国立ハンセン病療養所「菊池恵楓園」歴史的建造物に厚労省認定…抑圧の歴史を象徴する壁や監禁室

AI要約

熊本県合志市の国立ハンセン病療養所・菊池恵楓園で、入所者の隔離や抑圧の歴史を象徴する施設が厚生労働省によって歴史的建造物に認定された。

施設の認定により、施設の補修や保存に特化した予算措置を受けられるようになり、歴史や教訓の継承が促進されることが期待されている。

同省は各園に対象施設のリスト化を要求し、恵楓園以外にも認定された施設があることから、ハンセン病問題の歴史が大切にされている。

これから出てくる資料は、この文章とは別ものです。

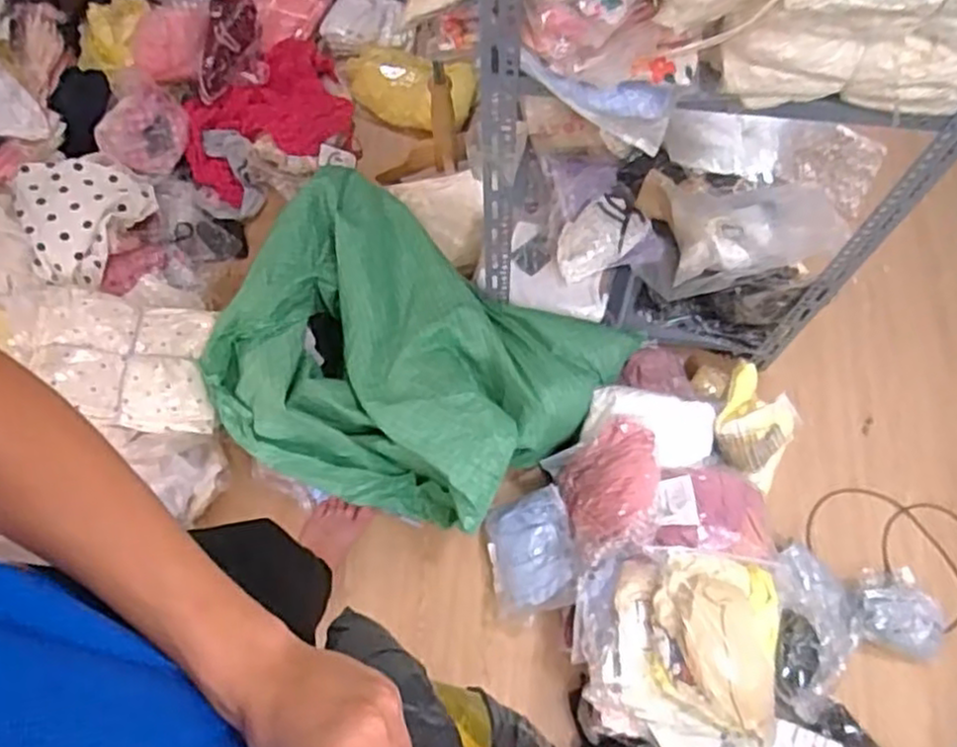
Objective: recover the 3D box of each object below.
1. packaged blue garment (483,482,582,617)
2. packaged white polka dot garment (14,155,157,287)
[{"bbox_3d":[0.094,0.327,1.324,0.186,0.035,0.200,-28,61,32],"label":"packaged blue garment"},{"bbox_3d":[-0.818,-0.326,1.472,0.243,0.074,0.285,28,69,-1],"label":"packaged white polka dot garment"}]

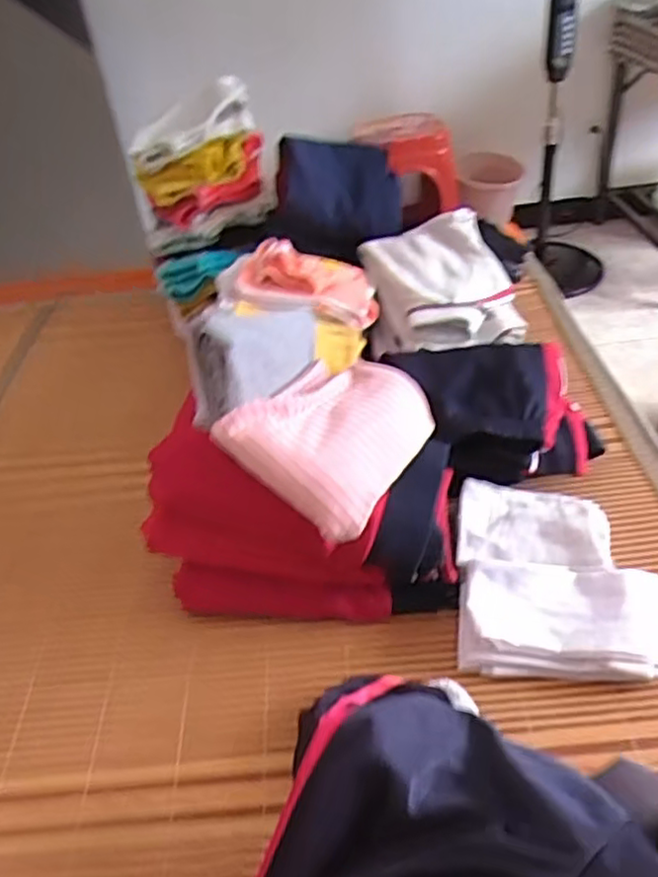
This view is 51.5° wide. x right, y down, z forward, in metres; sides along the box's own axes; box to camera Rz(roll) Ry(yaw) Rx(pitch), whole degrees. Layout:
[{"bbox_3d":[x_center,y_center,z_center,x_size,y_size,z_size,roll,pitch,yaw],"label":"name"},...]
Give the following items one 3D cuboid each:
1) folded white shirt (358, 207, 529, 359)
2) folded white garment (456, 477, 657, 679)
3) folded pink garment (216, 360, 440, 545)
[{"bbox_3d":[0.159,-0.224,0.978,0.207,0.068,0.289,-5,39,2],"label":"folded white shirt"},{"bbox_3d":[0.220,0.129,0.666,0.182,0.048,0.216,1,40,9],"label":"folded white garment"},{"bbox_3d":[0.010,-0.013,0.646,0.153,0.040,0.208,33,44,11],"label":"folded pink garment"}]

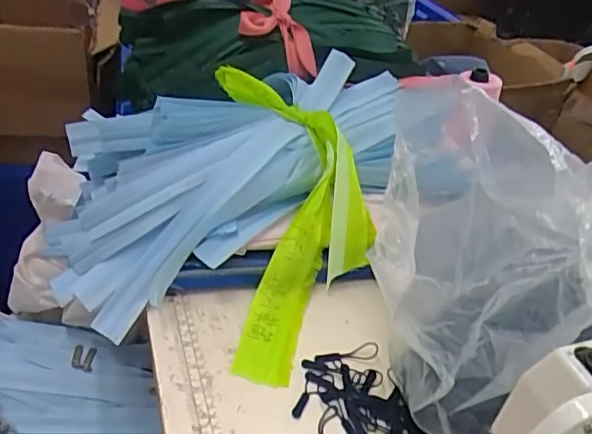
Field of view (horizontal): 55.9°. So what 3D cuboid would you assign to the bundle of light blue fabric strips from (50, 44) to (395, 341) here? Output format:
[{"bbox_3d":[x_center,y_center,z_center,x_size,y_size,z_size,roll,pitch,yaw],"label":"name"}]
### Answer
[{"bbox_3d":[-0.066,-0.063,0.595,0.423,0.135,0.164,-30,50,-20],"label":"bundle of light blue fabric strips"}]

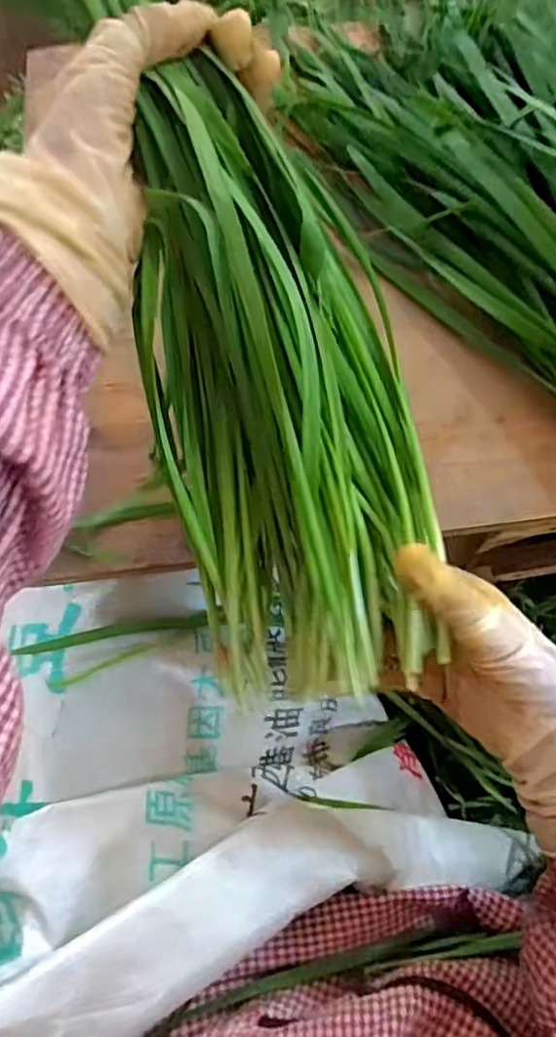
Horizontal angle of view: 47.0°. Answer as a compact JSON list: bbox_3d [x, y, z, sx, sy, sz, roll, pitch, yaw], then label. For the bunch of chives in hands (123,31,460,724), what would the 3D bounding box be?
[{"bbox_3d":[-0.002,-0.056,0.279,0.109,0.048,0.264,-14,96,-5],"label":"bunch of chives in hands"}]

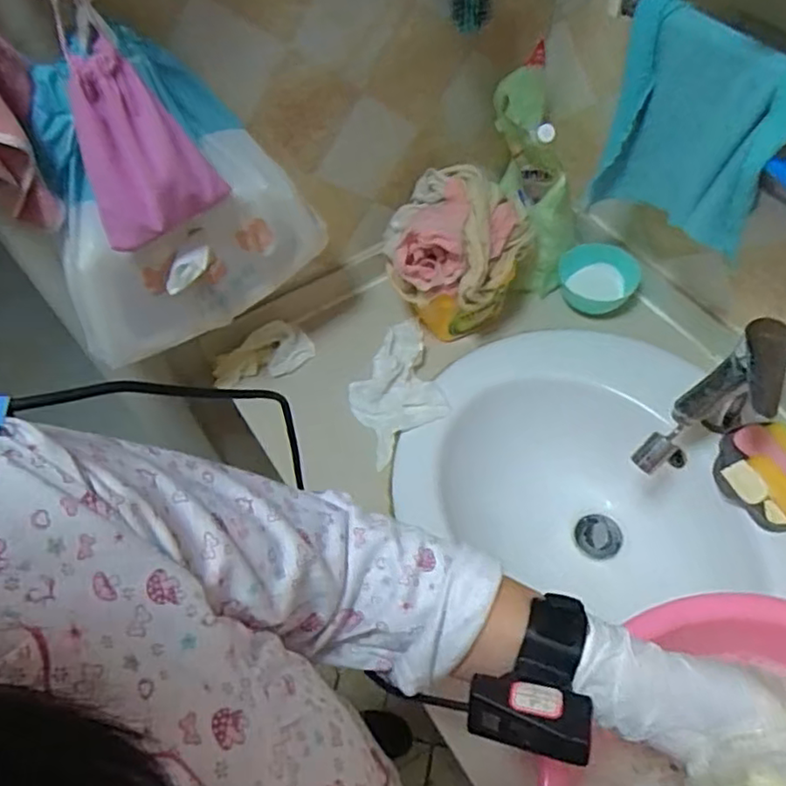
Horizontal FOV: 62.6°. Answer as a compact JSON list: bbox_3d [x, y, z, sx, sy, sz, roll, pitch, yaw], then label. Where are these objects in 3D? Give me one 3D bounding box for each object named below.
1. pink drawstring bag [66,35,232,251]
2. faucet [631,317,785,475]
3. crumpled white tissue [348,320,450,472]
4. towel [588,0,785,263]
[{"bbox_3d":[-0.200,-0.194,0.510,0.104,0.124,0.058,-25,58,-11],"label":"pink drawstring bag"},{"bbox_3d":[0.331,0.031,0.670,0.170,0.158,0.075,-34,60,-17],"label":"faucet"},{"bbox_3d":[0.001,-0.011,0.804,0.110,0.023,0.193,-14,57,-4],"label":"crumpled white tissue"},{"bbox_3d":[0.269,-0.227,0.590,0.048,0.185,0.182,-27,58,-12],"label":"towel"}]

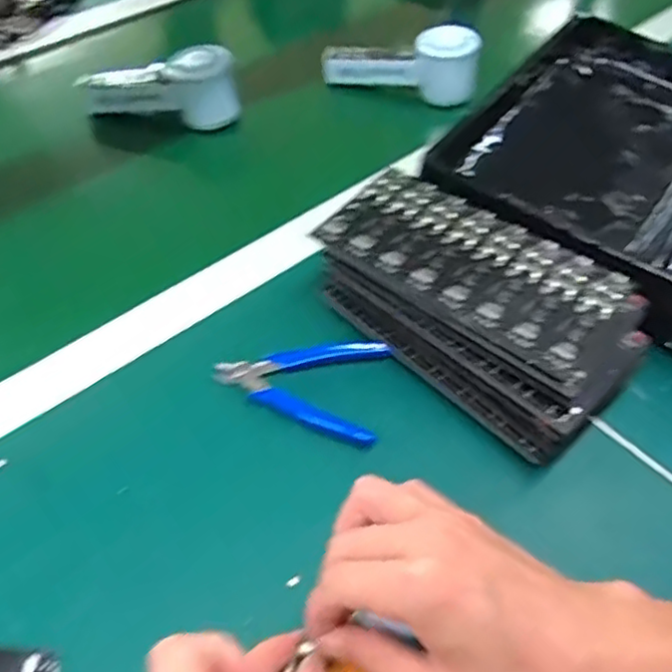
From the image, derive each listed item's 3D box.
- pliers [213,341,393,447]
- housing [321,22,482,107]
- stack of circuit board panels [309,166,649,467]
[{"bbox_3d":[-0.025,0.031,0.459,0.113,0.012,0.079,8,50,5],"label":"pliers"},{"bbox_3d":[0.066,-0.286,0.702,0.157,0.060,0.048,6,50,4],"label":"housing"},{"bbox_3d":[0.093,-0.028,0.468,0.117,0.054,0.216,-37,60,-28],"label":"stack of circuit board panels"}]

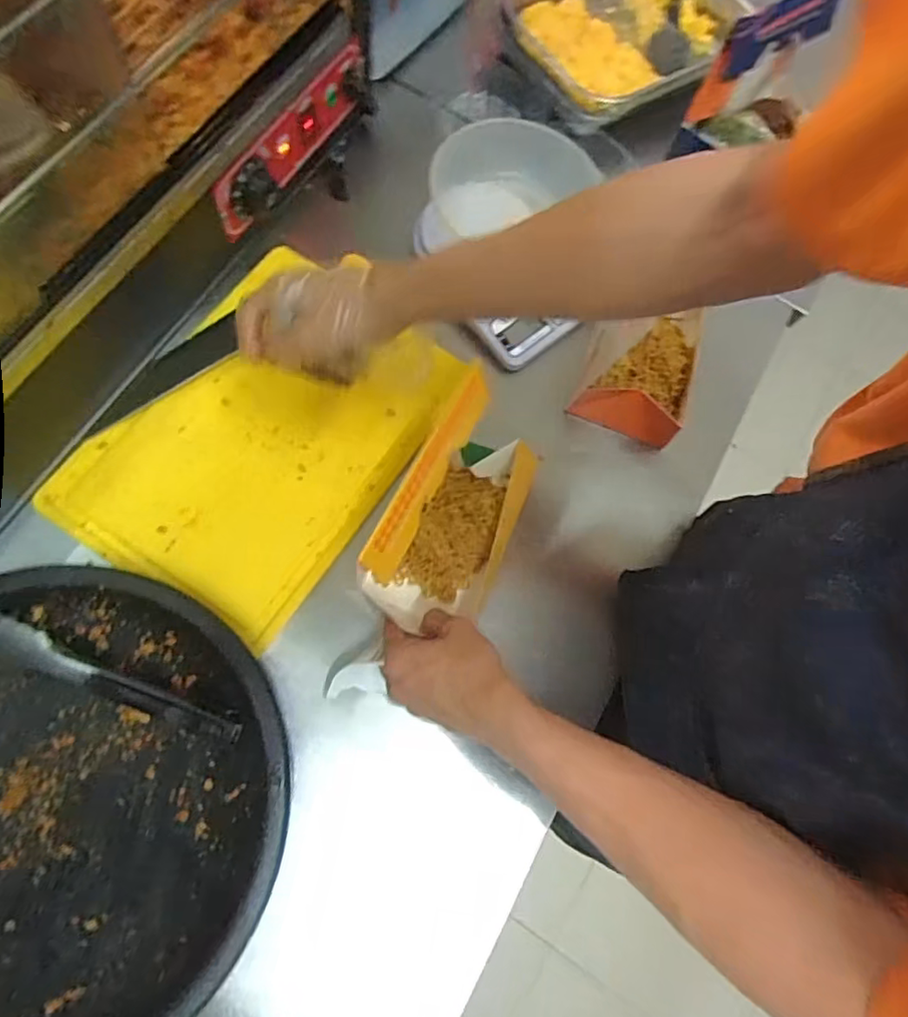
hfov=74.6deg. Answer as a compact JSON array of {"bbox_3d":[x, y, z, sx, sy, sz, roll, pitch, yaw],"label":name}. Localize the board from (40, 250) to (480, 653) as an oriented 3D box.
[{"bbox_3d":[-0.169,-0.067,0.553,0.256,0.025,0.327,35,76,3],"label":"board"}]

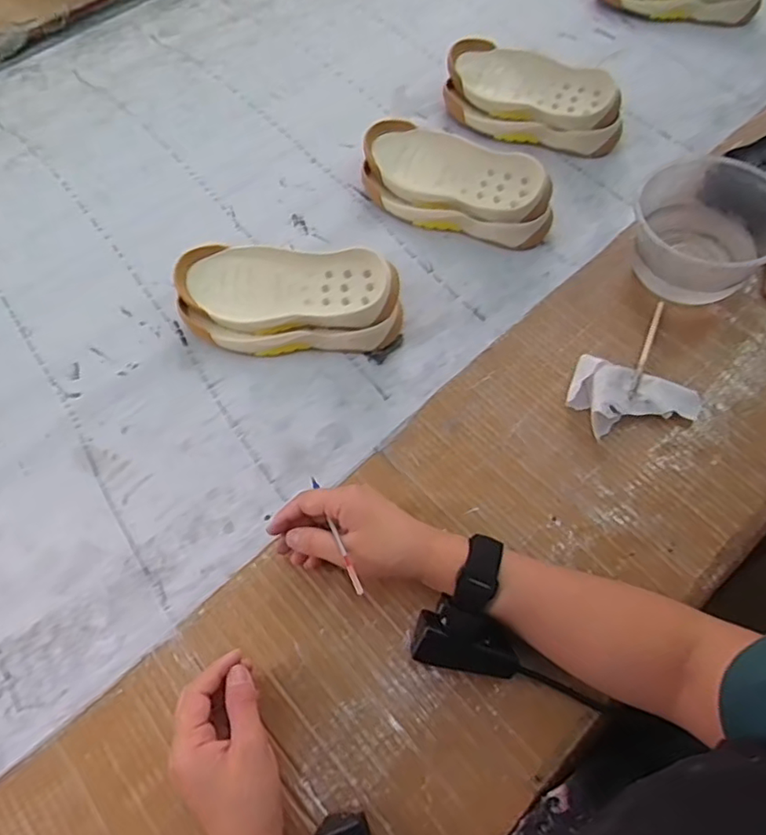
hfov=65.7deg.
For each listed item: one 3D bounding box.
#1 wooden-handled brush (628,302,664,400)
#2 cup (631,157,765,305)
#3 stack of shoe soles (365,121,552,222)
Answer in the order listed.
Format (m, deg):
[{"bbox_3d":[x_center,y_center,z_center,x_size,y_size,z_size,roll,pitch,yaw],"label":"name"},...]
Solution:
[{"bbox_3d":[0.240,-0.060,0.541,0.007,0.010,0.120,23,66,12],"label":"wooden-handled brush"},{"bbox_3d":[0.294,-0.169,0.545,0.126,0.080,0.131,35,70,18],"label":"cup"},{"bbox_3d":[0.081,-0.277,0.669,0.225,0.071,0.092,24,67,14],"label":"stack of shoe soles"}]

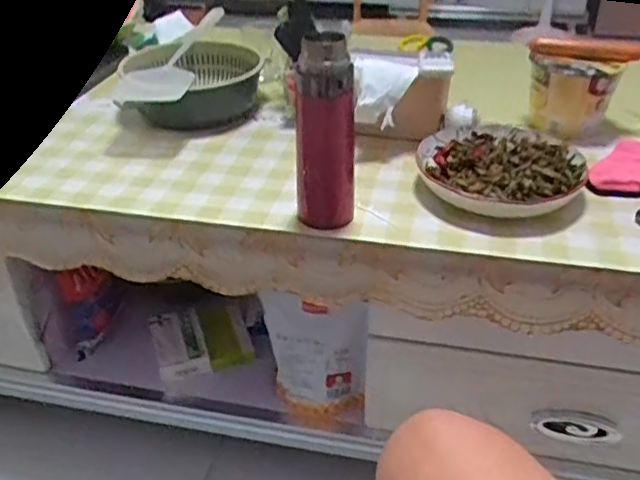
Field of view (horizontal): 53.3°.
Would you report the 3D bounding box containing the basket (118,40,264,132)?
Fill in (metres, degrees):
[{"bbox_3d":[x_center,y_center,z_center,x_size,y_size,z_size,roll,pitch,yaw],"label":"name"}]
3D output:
[{"bbox_3d":[-0.218,-0.262,1.059,0.206,0.084,0.239,-30,44,-35],"label":"basket"}]

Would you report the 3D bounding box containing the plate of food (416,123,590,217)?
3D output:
[{"bbox_3d":[0.240,-0.099,0.848,0.209,0.042,0.213,0,35,0],"label":"plate of food"}]

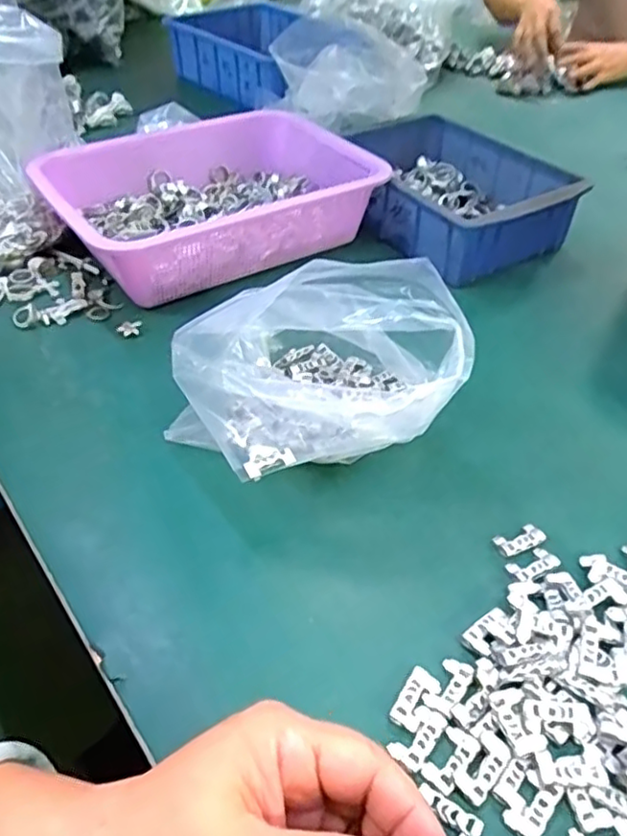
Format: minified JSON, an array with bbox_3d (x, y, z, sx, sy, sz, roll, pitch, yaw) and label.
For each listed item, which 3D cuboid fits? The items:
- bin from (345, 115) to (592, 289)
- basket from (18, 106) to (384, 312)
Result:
[{"bbox_3d":[0.138,-0.244,0.690,0.174,0.066,0.245,-23,49,-22],"label":"bin"},{"bbox_3d":[-0.093,-0.225,0.652,0.313,0.077,0.219,-25,49,-23],"label":"basket"}]

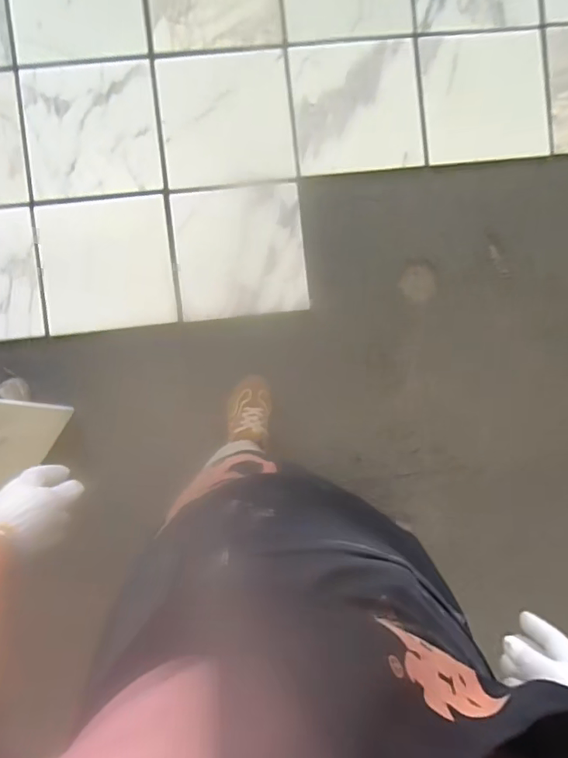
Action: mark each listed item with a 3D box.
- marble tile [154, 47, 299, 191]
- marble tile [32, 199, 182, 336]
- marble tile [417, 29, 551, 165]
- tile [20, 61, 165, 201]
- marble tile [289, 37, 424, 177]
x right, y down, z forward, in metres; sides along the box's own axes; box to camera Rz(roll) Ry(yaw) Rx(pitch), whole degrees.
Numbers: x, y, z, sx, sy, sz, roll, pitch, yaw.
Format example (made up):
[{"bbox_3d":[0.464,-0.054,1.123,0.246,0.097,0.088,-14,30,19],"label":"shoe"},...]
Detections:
[{"bbox_3d":[-0.130,-0.596,1.194,0.295,0.017,0.287,-5,96,-4],"label":"marble tile"},{"bbox_3d":[-0.407,-0.262,1.202,0.287,0.018,0.286,-6,96,-4],"label":"marble tile"},{"bbox_3d":[0.479,-0.668,1.237,0.292,0.015,0.286,-8,97,-1],"label":"marble tile"},{"bbox_3d":[-0.430,-0.557,1.171,0.286,0.018,0.274,-6,96,-4],"label":"tile"},{"bbox_3d":[0.174,-0.632,1.212,0.298,0.018,0.282,-7,96,-4],"label":"marble tile"}]

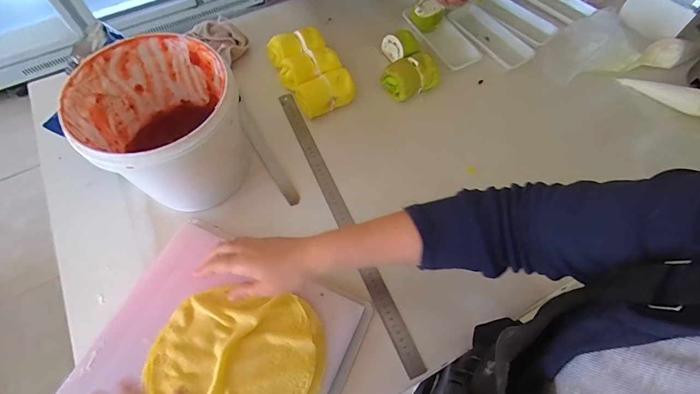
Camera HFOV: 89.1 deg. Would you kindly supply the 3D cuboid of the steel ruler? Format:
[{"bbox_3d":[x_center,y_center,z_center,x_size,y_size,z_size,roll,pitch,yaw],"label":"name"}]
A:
[{"bbox_3d":[-0.017,0.021,0.578,0.029,0.005,0.519,-21,65,-11],"label":"steel ruler"}]

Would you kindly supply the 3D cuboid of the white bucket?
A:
[{"bbox_3d":[-0.256,-0.090,0.527,0.192,0.187,0.198,0,63,-1],"label":"white bucket"}]

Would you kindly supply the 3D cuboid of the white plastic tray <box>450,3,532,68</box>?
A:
[{"bbox_3d":[0.292,-0.338,0.741,0.088,0.019,0.179,-31,68,-15],"label":"white plastic tray"}]

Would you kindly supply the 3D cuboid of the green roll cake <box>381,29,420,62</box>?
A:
[{"bbox_3d":[0.101,-0.294,0.704,0.062,0.043,0.060,-22,66,-11],"label":"green roll cake"}]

 熊本県合志市の国立ハンセン病療養所・菊池恵楓園で、入所者の隔離や抑圧の歴史を象徴する壁や監禁室など10施設が、ハンセン病問題解決促進法に基づく厚生労働省の歴史的建造物に認定された。九州・沖縄にある五つの療養所では初めてで、今年度から整備、保存に特化した国の予算措置を受けられるようになる。入所者は歴史や教訓の継承が進むことに期待している。

 厚労省によると、入所者の無断外出防止のためにつくられたコンクリート製の「隔離の壁」や、無断外出した入所者を閉じ込めていた監禁室などを認定。入所者への人工妊娠中絶で堕胎された胎児を弔う胎児慰霊碑と詩文、現在は歴史資料館として活用されている旧事務本館なども選ばれた。一方、園側が保存対象として申請していた新旧の納骨堂や旧礼拝堂の鐘楼の認定は見送られ、継続して審議される。

 国立療養所は厚労省の予算に基づいて運営されているが、隔離政策の歴史を伝える歴史的建造物に認定されると、施設の補修や史跡の整備の際に別枠で予算が割り当てられる。同省は、各園に保存方法を踏まえた対象施設のリスト化を求めており、3月19日の有識者検討会を経て決定した。全国では、岡山県瀬戸内市の長島愛生園と東京都東村山市の多磨全生園のそれぞれ一部が認定されており、恵楓園と同時に瀬戸内市の邑久光明園も選ばれた。

 恵楓園入所者自治会の太田明副会長(80)は「入所者がゼロになっても、ハンセン病問題と恵楓園の歴史が風化しないように施設を残す必要がある。歴史的建造物の認定は大きな一歩だ」と話した。